De plus, seulement 14 % des victimes ont porté plainte et 24 % cherchent une autre solution. Sur les 118 femmes mortes au sein du couple en 2022, 31 % avaient déjà subi des violences de la part de leur conjoint, 65 % avaient signalé des violences antérieures et 79 % avaient porté plainte. En 2023, une enquête a affirmé que 37 % des femmes ont déjà vécu une situation de non-consentement.
Ainsi, sur les 114 110 victimes de violences sexuelles en France en 2023, 85 % sont des femmes et 75 % des violences intra-familiales le sont sur des femmes. Par la voix de Longoria, McCourt et l'OM veulent mettre tout cela sous le tapis, ignorer cette réalité. Après tout, que sont ces chiffres si Greenwood plante 15 buts et adresse 10 passes décisives cette saison ?
Hormis Payan, un silence assourdissant et accablant
Manchester United a tout fait pour s'en débarrasser, évidemment en essayant de gagner de l'argent, business is business (ce qui n'est guère glorieux).
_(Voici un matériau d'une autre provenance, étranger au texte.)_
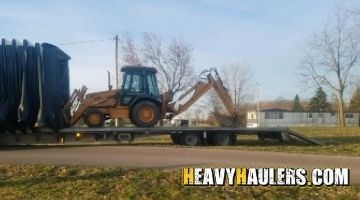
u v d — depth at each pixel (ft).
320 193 38.11
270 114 300.61
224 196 36.58
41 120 63.10
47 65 63.82
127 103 69.41
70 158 50.85
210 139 68.74
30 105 63.36
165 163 47.65
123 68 70.23
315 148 63.67
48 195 36.35
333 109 323.78
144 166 45.73
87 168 44.27
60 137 65.26
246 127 70.33
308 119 308.81
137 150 58.70
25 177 41.47
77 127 67.41
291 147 65.05
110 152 56.54
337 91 195.11
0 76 62.64
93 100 68.59
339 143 73.00
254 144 70.79
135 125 69.05
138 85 69.92
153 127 68.18
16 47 63.26
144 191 37.19
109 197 35.96
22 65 63.16
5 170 43.80
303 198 37.01
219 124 75.41
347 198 37.17
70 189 37.65
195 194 36.76
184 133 68.03
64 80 68.95
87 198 35.58
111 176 41.42
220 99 77.15
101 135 66.13
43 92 63.36
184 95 73.46
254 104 279.28
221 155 54.19
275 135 71.26
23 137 64.85
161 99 70.85
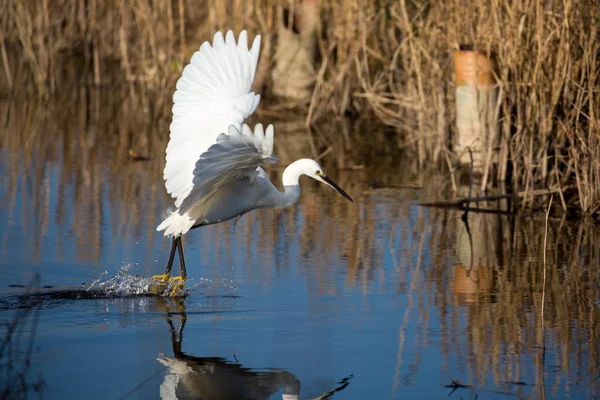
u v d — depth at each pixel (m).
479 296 9.55
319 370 7.49
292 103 22.39
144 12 23.20
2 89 25.22
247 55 9.92
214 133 9.55
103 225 12.55
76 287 9.86
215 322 8.76
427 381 7.26
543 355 7.84
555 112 14.58
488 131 15.62
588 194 13.29
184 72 9.88
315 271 10.54
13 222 12.59
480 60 15.68
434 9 16.86
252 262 10.94
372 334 8.38
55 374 7.38
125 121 21.67
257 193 10.00
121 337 8.31
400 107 19.41
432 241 11.95
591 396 6.98
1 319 8.77
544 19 14.62
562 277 10.24
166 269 9.99
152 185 15.18
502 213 13.60
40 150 18.03
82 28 27.45
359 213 13.61
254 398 6.93
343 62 21.23
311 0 22.88
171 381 7.25
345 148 18.75
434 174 16.41
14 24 28.00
Benoît Payan, le maire de Marseille, est intervenu pour empêcher la venue d'Atal et il s'est de nouveau exprimé publiquement pour s'opposer à la venue de Greenwood, cette fois-ci sans succès. C'est le seul personnage politique à avoir pris ses responsabilités.
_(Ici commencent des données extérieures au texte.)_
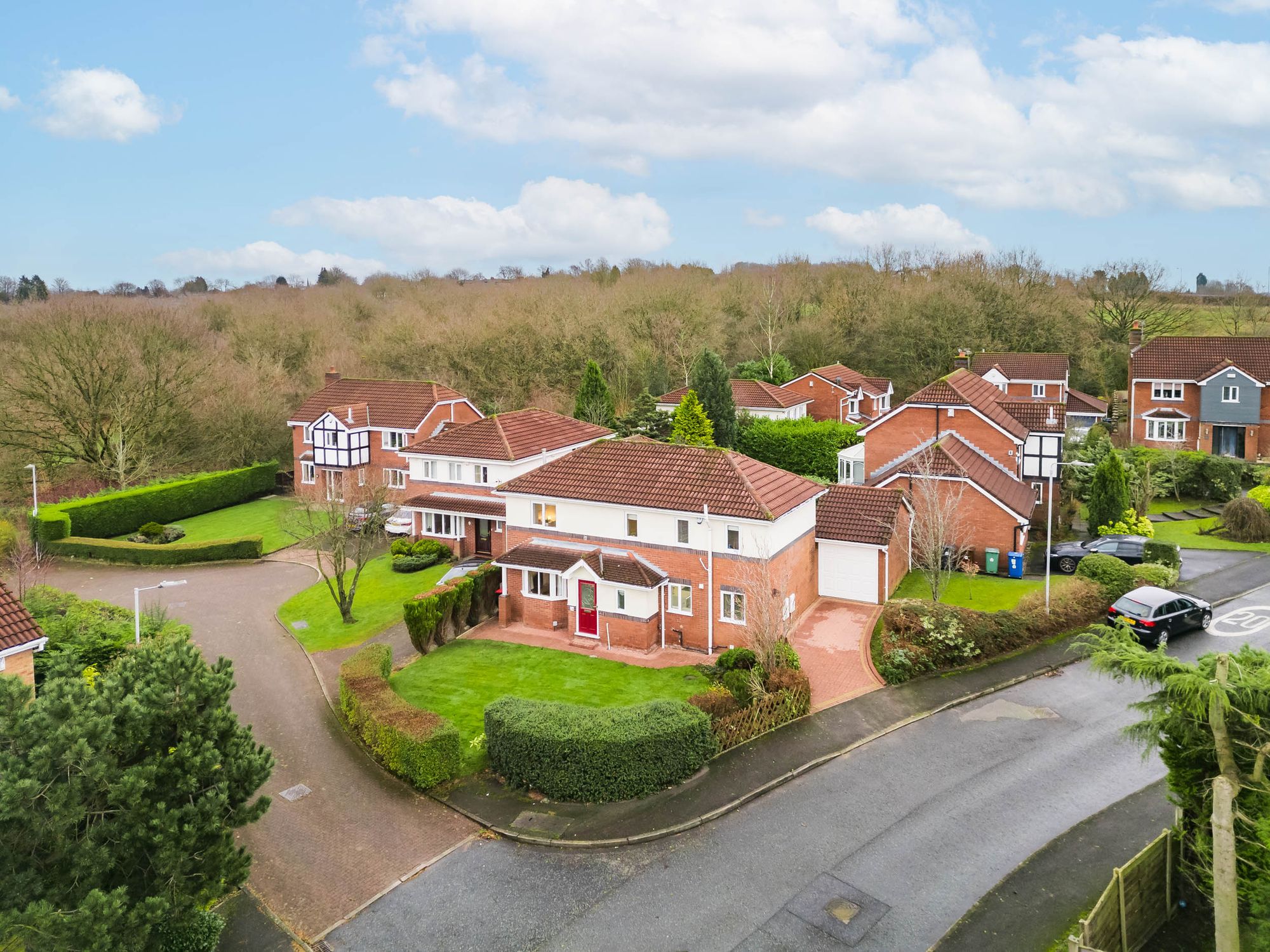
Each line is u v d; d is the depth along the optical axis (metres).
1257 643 32.72
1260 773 15.16
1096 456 54.72
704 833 22.31
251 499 65.19
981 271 91.94
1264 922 14.97
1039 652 32.81
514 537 38.09
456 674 32.06
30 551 44.44
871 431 47.97
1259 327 92.50
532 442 49.31
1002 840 21.39
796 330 93.38
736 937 18.41
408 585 43.41
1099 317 89.94
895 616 33.12
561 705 25.88
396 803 24.28
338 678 32.88
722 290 106.62
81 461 62.56
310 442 61.09
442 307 103.31
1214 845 14.14
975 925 18.44
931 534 35.47
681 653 33.75
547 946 18.41
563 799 24.02
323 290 113.75
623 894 19.98
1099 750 25.62
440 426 58.69
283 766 26.42
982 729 27.25
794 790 24.12
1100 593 35.97
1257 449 60.78
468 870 21.16
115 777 16.02
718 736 26.03
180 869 16.34
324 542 48.22
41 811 14.62
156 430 64.31
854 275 105.50
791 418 66.88
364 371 82.88
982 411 45.31
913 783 24.22
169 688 17.38
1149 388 64.00
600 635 34.75
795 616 35.94
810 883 20.06
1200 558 43.81
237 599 42.91
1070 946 15.86
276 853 22.00
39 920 13.60
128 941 15.06
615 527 35.44
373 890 20.52
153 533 53.88
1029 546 46.09
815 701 29.28
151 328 68.75
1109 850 20.77
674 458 36.78
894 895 19.52
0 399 58.28
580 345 80.00
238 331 87.06
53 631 30.58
Le sujet Greenwood est un cas d'école car il met en perspective ce que des supporters sont prêts à accepter pour leur club. Sur les réseaux sociaux, nombreux sont ceux à défendre l'Anglais par simple clubisme. Ce qui serait intolérable pour un quidam vaudrait absolution par la grâce d'un don pour le ballon ? À une époque où la France ne parvient pas à endiguer le fléau du féminicide, le club le plus suivi de France, membre du Top 20 européen dans les revenus générés a dépensé 30M€ (un record pour l'OM) et un salaire exorbitant pour une telle personne. Parmi tous les joueurs disponibles au monde pour cette somme, il fallait évidemment que ce soit celui avec un pedigree aussi peu ragoûtant...
Au-delà de Marseille, la LFP est-elle prête à accueillir comme tête d'affiche un joueur avec ces antécédents et qui pourrait devenir l'une des principales stars d'un championnat qui ne se vend pas ? C'est apparemment le cas puisque le compte officiel de la Ligue 1 (5,3 millions de followers) a souhaité la bienvenue en France à Greenwood sous le post de l'OM annonçant le transfert. Et qu'en pense également le président de la République, supporter affiché de l'OM, qui a fait de la lutte contre la violence de genre l'une de ses grandes causes nationales ? Enfin, la ministre déléguée chargée de l’Égalité entre les femmes et les hommes et de la Lutte contre les discriminations, la très médiatique Aurore Bergé, a jusqu'à présent brillé par son absence, comme si le contexte politique actuel annulait sa fonction.
Chacun dispose de son libre-arbitre pour estimer quelle serait notre réaction si la victime était une proche. Pour autant, la signature Greenwood à l'OM relève de la faute morale. C'est bien pire que n'importe quel transfert loupé ou une opportunité de marché qui n'aurait pas été saisie. C'est une honte, en majuscule et indélébile.